■ **Required actions**:
A. In the passage on CMZ13 credentials, what name, borrowed from substructural type systems, could be given to credentials that can be presented only once?
B. Pick up the passage on CMZ13 credentials where it ends and write the next part.

However, usefully encoding a state machine requires creating credentials that can only be presented once. Borrowing terminology from substructural type systems, these could be called "affine credentials".

Extending CMZ13 credentials to have use-once semantics is easy, by adding a nullifier attribute to a credential. During issuance, clients generate a random nullifier and requests blinded issuance of a credential with that nullifier. During presentation, clients reveal the nullifier, allowing the issuer to perform a set membership query.

This approach gives a hard guarantee that credentials are not presented twice, at the cost of requiring the issuer to maintain a nullifier set. However, the nullifier set can be continually pruned using the epoch system described in the next section.

# Credential Epochs

One practical issue with CMZ13 credentials is that the issuer's secret key material must be kept online to verify previously-issued credentials, and it must outlive the lifetime of the longest-lived credential. The first factor increases the risk of key compromise, while the second factor means that unplanned key rotation is effectively impossible, as it requires coordination from all credential holders.

For this reason, it's important to integrate a notion of key rotation into the system from the beginning:

if you're always rotating credentials, then credential rotation is just another thing your system does -- it's not a special mode that you have to reason about. @endsofthreads

To do this, we treat each credential type $$T$$ as being a family of dependent types indexed by integers. Integers correspond to time intervals called epochs, and each type $$T_i$$ represents a credential of type $$T$$ in epoch $$i$$. Each CMZ13 credential is issued with respect to some issuance parameters, and each epoch $$i$$ has designated primary parameters for credentials of type $$T$$.

Next, we define a rollover procedure which allows a client to convert a credential of type $$T_i$$ into a credential of type $$T_{i+1}$$. To do this, the client simultaneously presents a credential of type $$T_i$$ and requests blinded issuance of a new credential of type $$T_{i+1}$$, while supplying a zero-knowledge proof that the requested attributes are identical to the previous credential's attributes. If the previous credential had a nullifier, the client reveals the nullifier of the previous credential and generates a new nullifier for the new credential.

■ **Provided data**:
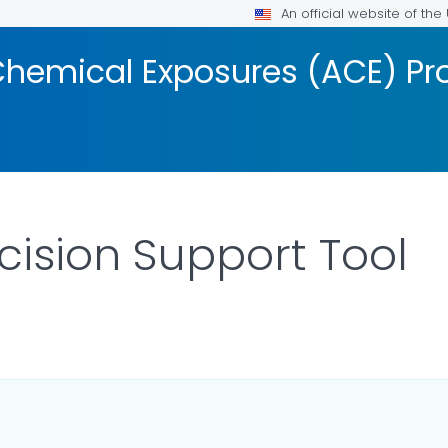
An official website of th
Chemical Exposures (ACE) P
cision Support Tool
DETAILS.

■ **Expected responses**:
A. Affine credentials.

B.
However, for the issuer to accept the previous credential or to issue a new credential, the issuer must have issuance parameters for both epochs $$i$$ and $$i+1$$.1 And because presentations are prepared by the client, the client should ideally be able to determine an epoch to use for a presentation without having to agree on a clock. To address both of these issues, we adopt a key schedule loosely inspired by Google's Cloud KMS. In this schedule, issuance parameters can have the following states:

• Primary, meaning that these issuance parameters are the canonical issuance parameters for this epoch, and can be used for credential presentations and rollovers;
• Active, meaning that these issuance parameters are not the canonical issuance parameters for this epoch, but can still be used for credential presentations and rollovers;
• Rollover, meaning that these issuance parameters cannot be used for credential presentations except for rollovers.

Each set of issuance parameters passes through states Active, Primary, Active, and Rollover before deletion, as indicated in the following diagram:

        ─────────Epoch─────────────────▶
-3 -2 -1  0  1  2  3  4  5  6  7

│    A  P  A  R
│       A  P  A  R
│          A  P  A  R
│             A  P  A  R
Issuance            A  P  A  R
Parameters              A  P  A  R
│                      A  P  A  R
▼                         A  P  A  R


Because the issuer accepts credentials issued with respect to the primary parameters from both previous and subsequent epochs, the client and issuer do not need to agree on exactly when the epoch boundary occurs. By observing late use of old parameters or early use of new parameters respectively, the issuer can detect when a client's clock is slightly slower or slightly faster than the issuer's clock, but only for a limited time and a specific request, because either (in the slower case) the client will soon roll over their credential or (in the faster case) other clients will soon roll over their credentials.

Because the issuer parameters are declared in advance (they become active parameters before they become primary parameters), clients can fetch parameters in advance, either from the issuer or from a transparency log. This forces the issuer to commit to specific parameters and prevents key-partitioning attacks.

This design requires that every client is online at least once every four epochs. The epoch duration is a deployment-specific system parameter that should be chosen so that this assumption is reasonable. To make the epoch index easy to calculate, the reference epoch is set to start at UNIX timestamp 0, so that the current epoch index can be calculated by dividing a UNIX timestamp by the epoch duration in seconds.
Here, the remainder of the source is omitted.